Monitoring Data Quality
Ensuring high data quality during primary data collection involves anticipating everything that can go wrong, and preparing a comprehensive data quality assurance plan to handle these issues. Monitoring data quality from the field is an important part of this broader data quality assurance plan, and involves the following - communication and reporting, field monitoring, minimizing attrition, and real-time data quality checks. Each of these steps allow the research team to identify and correct these issues by using feedback from multiple rounds of piloting, re-training enumerators accordingly, and reviewing and re-drafting protocols for efficient field management.
Read First
- This page covers the various aspects of monitoring data quality in the field, and is part of the wider data quality assurance plan.
- The research team should discuss steps for monitoring data quality as part of field management.
- The field teams, comprising field coordinators (FCs), supervisors, and field managers, should regularly monitor data quality during field data collection.
- The field teams should communicate clearly with other members of the team, as well as with enumerators, and focus on minimizing attrition.
- Attrition occurs when some study participants leave in the middle of an impact evaluation.
- Run daily data quality checks, including back checks, high frequency checks and identity checks.

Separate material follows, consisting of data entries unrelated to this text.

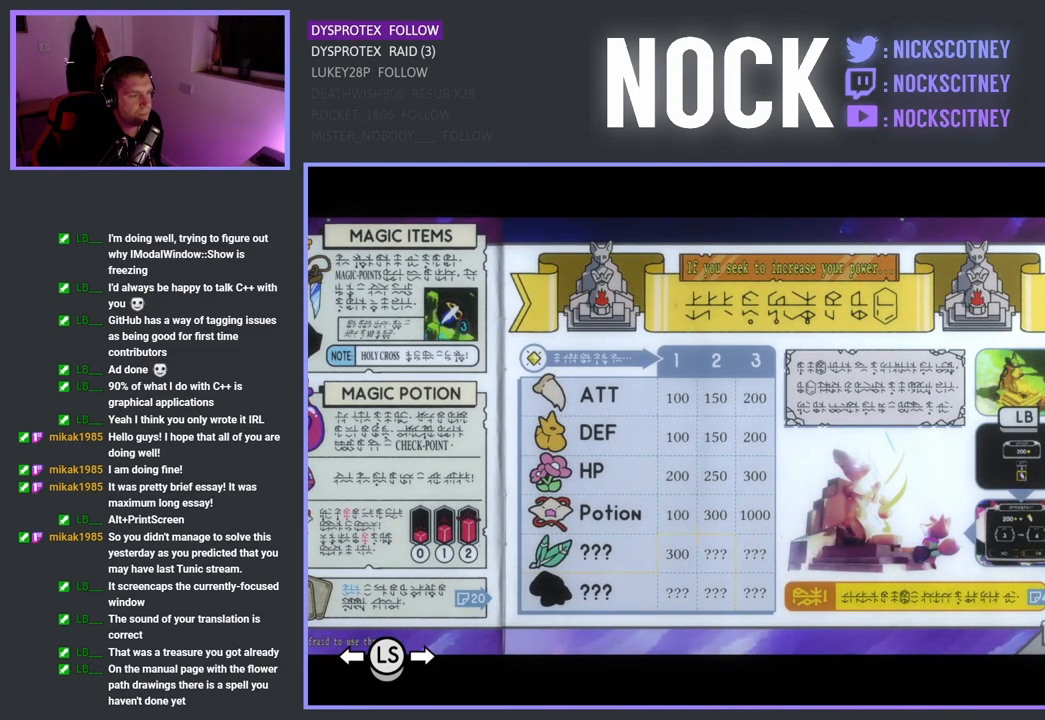
{"buttons": [], "left_stick": "center", "right_stick": "center", "events": []}
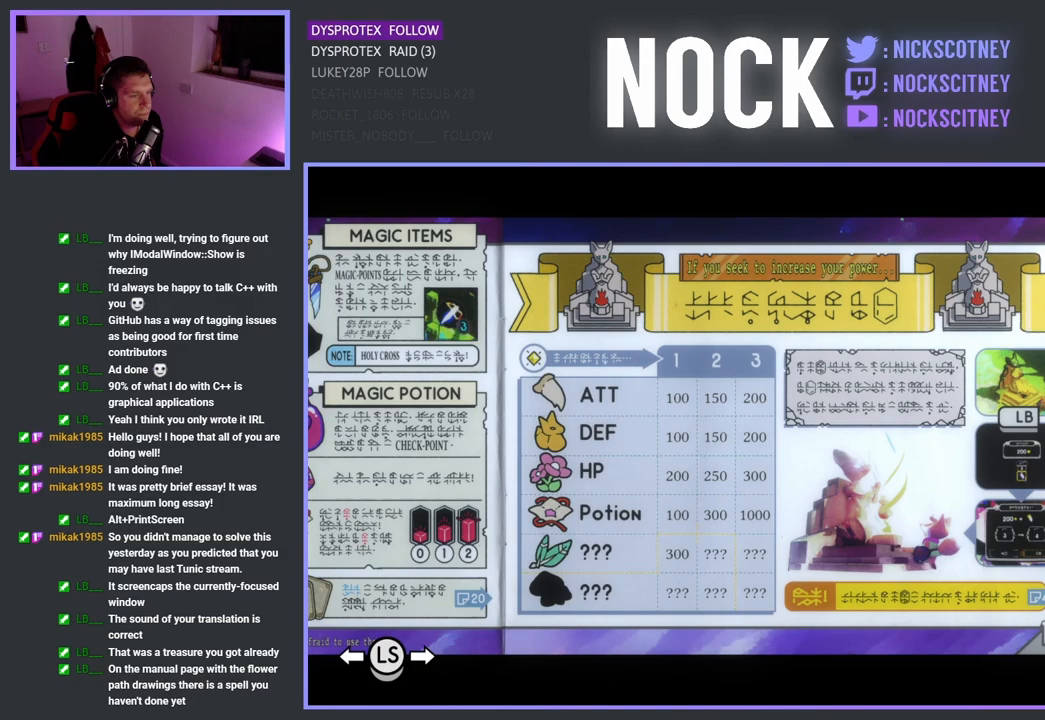
{"buttons": [], "left_stick": "center", "right_stick": "center", "events": []}
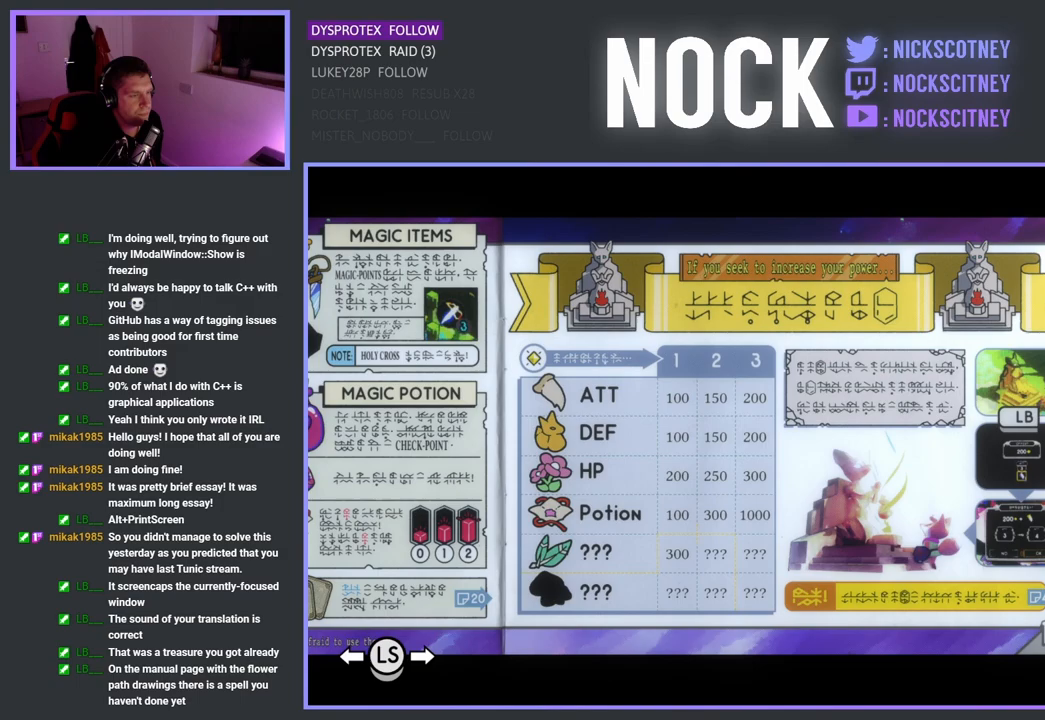
{"buttons": [], "left_stick": "center", "right_stick": "center", "events": []}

- Testing for all different issues that may arise in a survey can be time-consuming. Identify and focus on the issues that are most likely to affect the results.
Communication and Reporting
During data collection, the field teams are responsible for monitoring data quality in the field. It is therefore important to ensure proper communication, both within the team, as well as with the respondents. The structure of the field team is given below (see Figure 1):
- Field coordinators (FCs): The field coordinators (FCs) oversee the overall process of field data collection. They receive feedback from the supervisors and suggests ways to make necessary changes in the process of data collection. They also share survey progress reports and observations with supervisors.

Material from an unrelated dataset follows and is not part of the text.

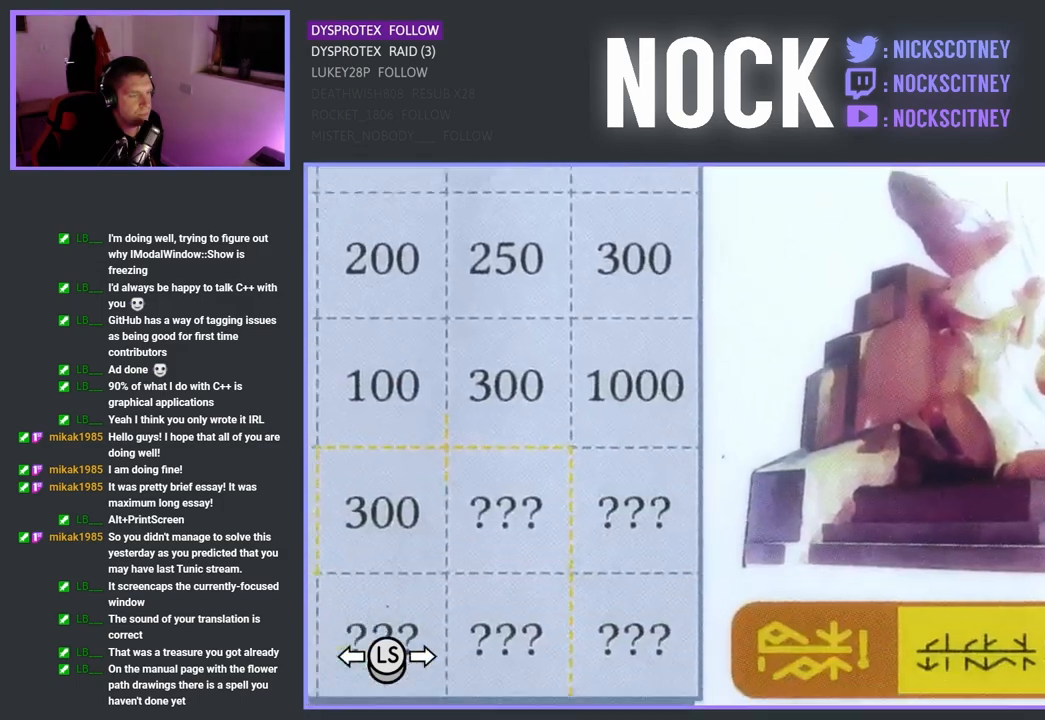
{"buttons": [], "left_stick": "center", "right_stick": "center", "events": []}
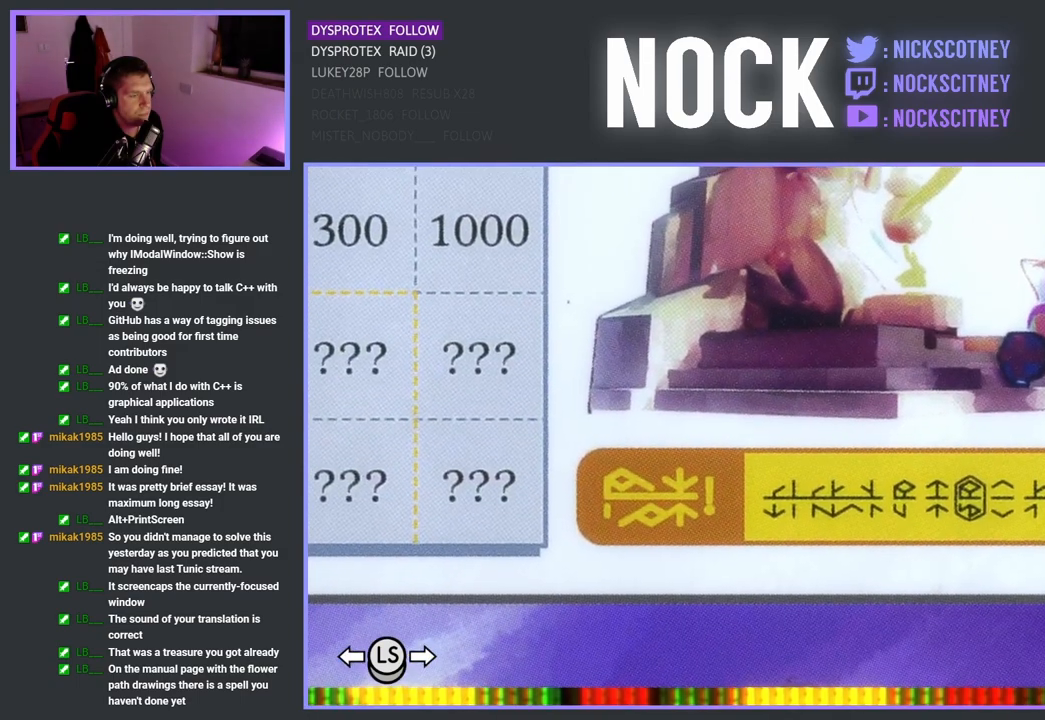
{"buttons": [], "left_stick": "center", "right_stick": "center", "events": []}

- Survey coordinators: The survey coordinators coordinate with the supervisors and data quality checkers on a regular basis to review the quality of data that is collected.
- Data quality checkers: The data quality checkers carry out regular checks, such as back checks and high frequency checks to identify problems in the data that is shared by enumerators. If there are any issues in the collected data, they share the feedback with the survey coordinators.
- Supervisors: The supervisors monitor the work of the enumerators and communicate with them to resolve any issues that the enumerators might be facing. They share this feedback with the FCs.
- Enumerators: The enumerators are responsible for asking the questions to the respondents through interviews. These interviews can be in the form of computer-assisted personal interviews (CAPI), phone interviews (or CATI), or pen-and-paper personal interviews (PAPI).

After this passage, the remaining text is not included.